The Govohas also had a belief that a mouse is impure. And as such, anyone or anything that is attached to a mouse is impure. Even touching a live mouse would make the one who touches it impure. To rid themselves of these mice, they would try to trap them in nets. Of course this would immediately render the Net impure. When they did trap a mouse in the Net, they were required to inform a special band of witch doctors that "I have a mouse In the Net!" and the witch doctors would use special incantations and spells to rid the Worrier of his impurity. The Worrier would be required to detach himself from the mouse and the Net. If he was unable to do so, he would have to dwell outside of the village until he could be free of the Net. In extreme cases, his children would not be allowed to the village schools until he expunged the mouse and the Net.

Such were the ways of the Govohas. All this was before the White man came and drove the Indians out. The Govoha tribe is now extinct. But what a proud nation they were. There is a memorial to the Govohas between the Forest and Private Way close to where Squankum Trail meets the old trade Route number 9. Some of the white men still have the rabbit fur hats and adorn their wives with those prized scalps. And so, their legacy lives on.

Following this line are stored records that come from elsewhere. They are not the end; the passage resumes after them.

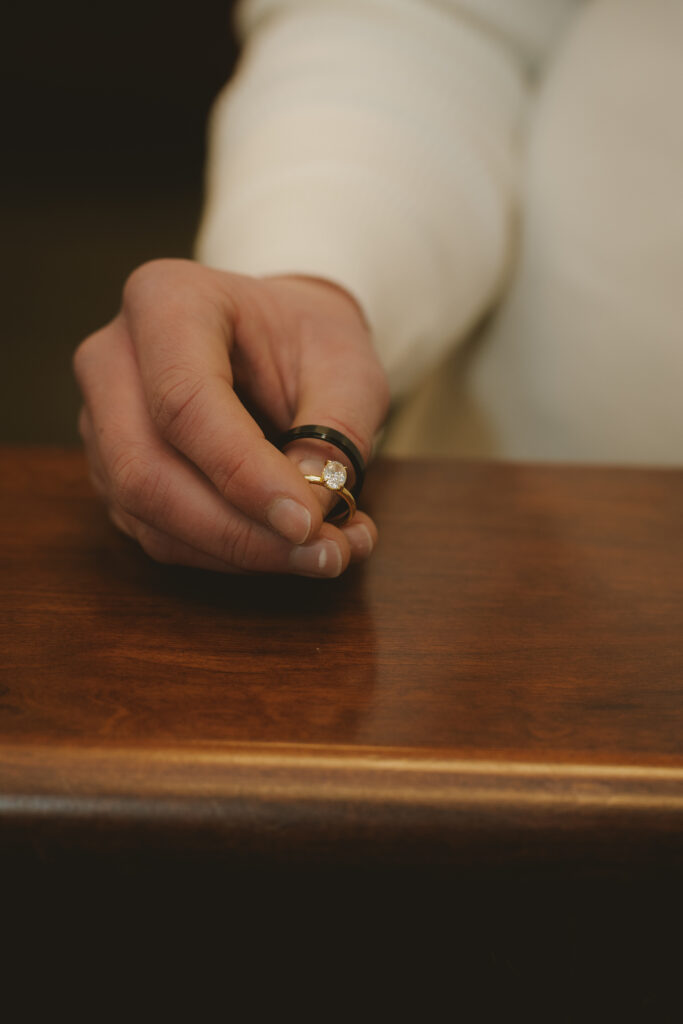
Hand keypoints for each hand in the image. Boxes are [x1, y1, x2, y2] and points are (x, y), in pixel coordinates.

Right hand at [73, 259, 389, 576]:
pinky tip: (287, 550)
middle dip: (240, 532)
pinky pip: (157, 534)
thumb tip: (307, 517)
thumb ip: (335, 435)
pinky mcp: (112, 471)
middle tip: (324, 555)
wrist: (280, 338)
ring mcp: (101, 420)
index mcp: (166, 301)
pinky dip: (227, 556)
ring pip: (148, 515)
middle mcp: (113, 358)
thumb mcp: (348, 369)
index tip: (308, 523)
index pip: (184, 402)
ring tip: (326, 553)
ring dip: (240, 553)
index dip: (243, 475)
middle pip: (147, 470)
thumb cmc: (310, 341)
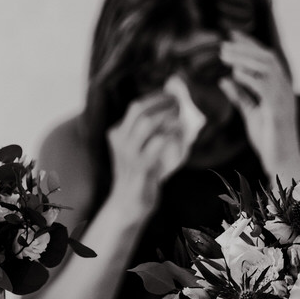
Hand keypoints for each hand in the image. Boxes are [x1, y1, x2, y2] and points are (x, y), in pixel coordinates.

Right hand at [106, 93, 192, 215]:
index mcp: (117, 134)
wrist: (128, 203)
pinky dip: (172, 135)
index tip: (173, 94)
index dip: (156, 97)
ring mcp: (129, 154)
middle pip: (139, 110)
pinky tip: (182, 135)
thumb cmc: (141, 174)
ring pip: (147, 123)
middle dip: (161, 102)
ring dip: (167, 116)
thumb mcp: (139, 150)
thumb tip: (178, 114)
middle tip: (179, 102)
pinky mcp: (141, 166)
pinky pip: (158, 143)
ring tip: (181, 117)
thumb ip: (153, 133)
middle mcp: (120, 141)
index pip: (136, 106)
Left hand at [218, 31, 299, 179]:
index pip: (265, 59)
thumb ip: (240, 96)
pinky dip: (250, 77)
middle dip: (245, 47)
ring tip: (224, 55)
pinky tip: (235, 73)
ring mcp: (284, 98)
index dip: (249, 45)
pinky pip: (265, 86)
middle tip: (223, 44)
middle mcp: (285, 89)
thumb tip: (224, 79)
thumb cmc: (269, 139)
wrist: (282, 162)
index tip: (231, 35)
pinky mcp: (278, 110)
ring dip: (244, 58)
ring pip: (267, 67)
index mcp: (279, 88)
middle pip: (267, 58)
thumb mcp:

* Obviously the term "Milky Eel" is a play on words that was too seemly to pass up when I wrote it.  Much later, it occurred to me that this can be understood as a vulgar double entendre. This is no way my intent and I am totally renouncing such a viewpoint. I am only trying to be "cute" with this post and I am in no way trying to be mevazeh anyone, chas v'shalom.

10 comments:

Anonymous said...

Hysterical!!!

(I do think, however, that the sentence about Chief Milky Eel went over the line.)

Eliyahu S. said...

Zing! :) This is GREAT.

Shame that the witch doctors are unlikely to be snared by your Net. Of course, they probably wouldn't recognize satire when it hit them right between the eyes....

Like you, I have an especial distaste for scalp-taking, even though I'm more of a M.O.hican (I guess.) And draping neveilos of unclean animals on your head doesn't strike me as very Jewish (or clever,) either.

Thanks for the chuckle.

Anonymous said...

The Govoha tribe is now extinct.

Just the oppisite.people were predicting it's extintion from the day of it's founding but yet it only grew and grew...

Yudel Shain said...

I was wondering what some "baalei-kishron" do during mussar seder?

LkwdGuy said...

Brilliant piece!

I agree with the earlier commenter that the Chief Milky Eel line was a bit over the line. (That line actually prevented me from printing this post and showing it to some people who would truly appreciate it.)

Anonymous said...

I hate to be a nit-picker, but Squankum DOES NOT meet Route 9!

Also, are you saying they wear shtreimels in Lakewood?

Anonymous said...

I hate to be a nit-picker, but Squankum DOES NOT meet Route 9!


the fact is you are wrong!!!

Squankum officially continues up 8th street untill it reaches Junction 9 (look at sign at eighth corner madison!)

Yechezkel said...

>>Squankum officially continues up 8th street untill it reaches Junction 9 (look at sign at eighth corner madison!)

Well, how do you like that? I lived in the Irvington for 5 years (Room 206)and I never knew that. There was no such sign in my days.

Actually, I was unsure if and where Squankum meets Route 9 (I have only been to Lakewood on about 5 occasions over the past 22 years) so I assumed that the first anonymous was right. Turns out, it's a lot closer than I thought!

Thanks for bailing me out.

Best,

Chezkel

Anonymous said...

I'm surprised you didn't call the Solapachik tribe the Nightingale tribe. Although perhaps not everyone would catch the reference....

Anonymous said...

this is great stuff!! keep it coming!